* **WHAT THE TASK REQUIRES**: Carry on the article about feeding and spotting Wrens in the garden, picking up right after its last line.

* **GIVEN TEXT**:
Wrens may eat live foods, but they’re accustomed to eating sunflowers hearts and seed mixes that have dropped on the ground from raised feeders. You may want to add a ground feeder to your bird feeding routine, as Wrens will forage on the ground keeping a low-profile from predators. Use a small mesh ground feeder to serve them up, positioned under a dense bush or vegetation to make them a regular visitor to your garden. You can also use the mesh tray on your feeding station positioned near to the ground. Alternatively, you can always just scatter the mealworms on the ground between the plants to give them shelter from danger or even under the patio table. Noticeably, willing Wrens will eat out of a hanging mealworm feeder talong with many other common small garden birds – but know this is not their favourite place.
How to spot a Wren?
The Wren is easily recognisable by its rich brown plumage, dumpy and almost rounded body, with a fine bill and a strikingly short narrow tail often held upright. The underparts are paler with grey barring. For such a petit bird it has a surprisingly loud voice and can hit two notes at the same time. Throughout the UK the Wren is the most common UK breeding bird with 8,600,000 territories. So, you may be unaware that you have this frequent visitor in your
garden foraging very actively in dense shrubbery.
How do Wrens nest?

* **DATA PROVIDED**:

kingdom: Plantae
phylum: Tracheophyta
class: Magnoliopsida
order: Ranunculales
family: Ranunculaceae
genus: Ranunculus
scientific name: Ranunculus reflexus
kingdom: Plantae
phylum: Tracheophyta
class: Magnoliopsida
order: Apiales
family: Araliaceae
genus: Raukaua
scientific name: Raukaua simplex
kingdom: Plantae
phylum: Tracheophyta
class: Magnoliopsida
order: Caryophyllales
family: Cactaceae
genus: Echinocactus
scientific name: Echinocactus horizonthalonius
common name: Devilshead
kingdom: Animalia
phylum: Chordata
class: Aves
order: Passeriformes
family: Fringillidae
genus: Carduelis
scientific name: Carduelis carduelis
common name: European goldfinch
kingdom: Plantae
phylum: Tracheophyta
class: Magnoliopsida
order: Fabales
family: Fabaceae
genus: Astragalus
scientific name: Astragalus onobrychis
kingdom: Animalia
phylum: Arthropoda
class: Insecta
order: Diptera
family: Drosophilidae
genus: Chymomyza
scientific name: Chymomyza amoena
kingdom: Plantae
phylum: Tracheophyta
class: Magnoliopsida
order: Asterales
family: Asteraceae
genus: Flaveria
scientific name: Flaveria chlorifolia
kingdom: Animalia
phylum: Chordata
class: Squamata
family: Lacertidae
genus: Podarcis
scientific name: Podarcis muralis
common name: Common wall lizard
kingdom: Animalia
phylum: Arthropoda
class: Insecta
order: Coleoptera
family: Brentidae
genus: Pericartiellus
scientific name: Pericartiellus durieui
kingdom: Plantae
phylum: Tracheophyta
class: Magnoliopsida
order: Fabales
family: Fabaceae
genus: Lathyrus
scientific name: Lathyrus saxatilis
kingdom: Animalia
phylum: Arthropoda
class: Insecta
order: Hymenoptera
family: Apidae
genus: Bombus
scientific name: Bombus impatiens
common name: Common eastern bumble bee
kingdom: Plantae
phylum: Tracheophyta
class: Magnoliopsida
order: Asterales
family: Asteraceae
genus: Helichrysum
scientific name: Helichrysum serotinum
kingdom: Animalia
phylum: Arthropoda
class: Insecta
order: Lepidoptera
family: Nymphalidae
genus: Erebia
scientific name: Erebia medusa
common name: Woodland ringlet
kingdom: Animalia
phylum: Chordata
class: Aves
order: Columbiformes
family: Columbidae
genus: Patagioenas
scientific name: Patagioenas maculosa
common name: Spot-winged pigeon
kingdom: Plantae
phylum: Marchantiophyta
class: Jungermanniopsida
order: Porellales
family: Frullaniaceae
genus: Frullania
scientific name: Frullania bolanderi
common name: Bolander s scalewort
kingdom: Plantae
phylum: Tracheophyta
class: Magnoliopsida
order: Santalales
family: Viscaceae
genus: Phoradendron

* **SOLVED EXERCISE**:
During courtship the male will sing alerting the female to possible nesting sites. The male and females can often have more than one mate; the females can even move on and leave the current mate to raise their first brood, while she moves to another male’s territory to nest again. Wrens nest in various sites such as cavities, natural tree hollows, old woodpecker holes or narrow openings in buildings. They’re also known to nest in enclosed spaces like flowerpots, parked cars, shoes and drainpipes. These nesting sites are usually positioned low to the ground. The male will build incomplete nests in several places to attract the female to mate – then the female will complete the nest, adding her finishing touches. Each nest is built on a foundation of twigs, topped with softer plant debris, grass, animal fur and feathers.
A Wren can lay up to 7 eggs or occasionally more. All eggs are white and feature several reddish-brown dots. The incubation period usual last between 12-15 days. After a fortnight or so after hatching the chicks will fledge the nest. The juveniles look similar to adult birds but are redder with a streaked head and nape and darker underparts.